Demand-led applied research is likely to lead to commercialised innovation in South Africa

Published On: 2 November 2021|

Addressing Research Impact from an innovation perspective, Dr McLean Sibanda (left), Managing Director of Bigen Global Limited started with the fundamentally weak status of South Africa (and Africa) in global research and development (R&D) investment which still loiters under 1%. It is this situation that is partially responsible for the slow access to vaccines, simply because we haven’t invested enough in research, he said. For this reason, we cannot build research capacity which keeps us underperforming.

He referred to Clayton Christenson’s The Prosperity Paradox and the concept of the Innovation paradox which is a process that transforms labour, capital, information, and material into products that have greater value. Dr Sibanda is, however, more interested in the different types of innovation: sustaining innovation, efficiency and market creating innovation. For us to fully industrialise and enjoy the full benefit of the Free African Trading area, it is important that we concentrate on market creating innovation.

Converting research results into innovations requires specialised skills, he said. For many factors, most research never reaches commercialisation or success as a new product. It may be due to:

  • A lack of human resources and skills;
  • the time or environment may be inappropriate; and
  • the infrastructure to do the conversion doesn’t exist. In Africa, for example, there is often a lack of funding to develop spin-off companies.

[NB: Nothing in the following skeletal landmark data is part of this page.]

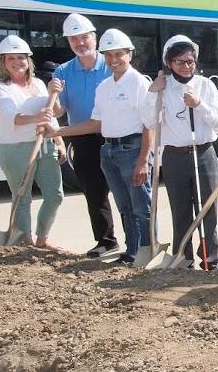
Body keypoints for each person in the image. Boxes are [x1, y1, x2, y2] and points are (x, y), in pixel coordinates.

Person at [49, 29, 153, 264]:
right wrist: (59, 131)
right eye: (109, 55)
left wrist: (143, 159)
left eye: (119, 54)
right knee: (124, 205)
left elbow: (150, 124)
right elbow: (95, 123)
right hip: (109, 151)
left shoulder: (138, 83)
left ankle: (147, 249)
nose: (114, 60)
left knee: (141, 205)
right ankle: (132, 251)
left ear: (130, 54)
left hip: (132, 149)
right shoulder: (105, 86)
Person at [148, 35, 218, 271]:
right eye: (180, 62)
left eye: (190, 61)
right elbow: (149, 121)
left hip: (203, 153)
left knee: (207, 209)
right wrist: (152, 92)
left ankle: (210, 260)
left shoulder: (206, 85)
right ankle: (184, 257)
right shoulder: (163, 87)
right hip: (174, 155)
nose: (186, 66)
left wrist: (198, 105)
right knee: (180, 210)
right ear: (169, 63)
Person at [50, 13, 118, 258]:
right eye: (73, 39)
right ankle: (106, 241)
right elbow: (59, 110)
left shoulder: (111, 66)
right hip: (83, 138)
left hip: (114, 137)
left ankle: (139, 243)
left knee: (125, 193)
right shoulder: (64, 70)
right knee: (94, 192)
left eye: (84, 37)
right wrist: (54, 95)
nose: (80, 43)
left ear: (94, 38)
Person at [0, 36, 66, 247]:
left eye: (21, 58)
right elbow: (10, 116)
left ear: (28, 60)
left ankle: (42, 240)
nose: (17, 62)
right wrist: (35, 118)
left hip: (44, 144)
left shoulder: (40, 83)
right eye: (10, 58)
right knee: (22, 196)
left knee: (55, 195)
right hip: (15, 148)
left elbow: (55, 112)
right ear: (3, 62)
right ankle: (25, 241)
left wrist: (58, 139)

That said, there is an increase in commercialisation activities within South African universities. Licencing is the preferred route to commercialisation for our institutions. Between 2006 and 2015, universities increased their output from 21 to 60 licences.

Enabling environments

An important part of this growth of innovation requires the establishment of enabling environments within universities that will attract entrepreneurs and investors. While allowing researchers to do their work, it is often the entrepreneur who is not too closely involved in the research to see the opportunities — and often the investors — that can make research commercially viable and to bring it to market. That means, in effect, that the university needs to become an enabling pipeline from research to commercialisation. When the Intellectual Property Rights (IPR) Act was implemented, there was a suggestion that all universities should establish Technology Transfer Offices or whether regional offices would be enough. Gauteng and the Eastern Cape have regional hubs and should consider ways to use these hubs to foster collaborations and stimulate commercialisation. A network of hubs for entrepreneurs and academics to interact should be created across the country.

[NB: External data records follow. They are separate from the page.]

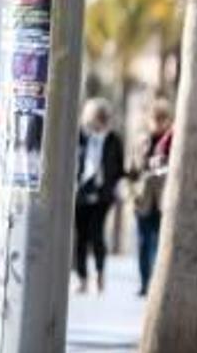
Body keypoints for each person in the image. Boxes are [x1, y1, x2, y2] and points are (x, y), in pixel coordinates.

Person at [75, 98, 124, 294]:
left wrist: (116, 185)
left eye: (102, 119)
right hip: (81, 192)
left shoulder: (113, 140)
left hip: (103, 195)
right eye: (95, 118)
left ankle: (99, 273)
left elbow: (119, 168)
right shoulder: (80, 136)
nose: (99, 123)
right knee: (81, 237)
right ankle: (82, 278)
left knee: (97, 235)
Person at [130, 98, 173, 296]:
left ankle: (157, 284)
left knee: (159, 244)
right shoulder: (142, 140)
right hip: (143, 199)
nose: (158, 122)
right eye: (155, 118)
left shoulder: (173, 141)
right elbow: (132, 169)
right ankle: (145, 282)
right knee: (143, 243)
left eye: (162, 118)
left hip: (164, 200)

By way of conclusion, he touched on the key components:

  • Patenting is not the only way to convert research into impact.
  • If the engaged university is to work it needs to shift towards adding value to society.
  • Commercialisation is an important step to ensure that society gets the full benefit of research and achieves impact. However, research is a process and can take several years to reach impact.
  • Hubs (the conducive environment) and entrepreneurs are critical for impact.
  • There is a need to focus on demand-led innovations (applied research).
  • The university must use commercialisation for the benefit of society.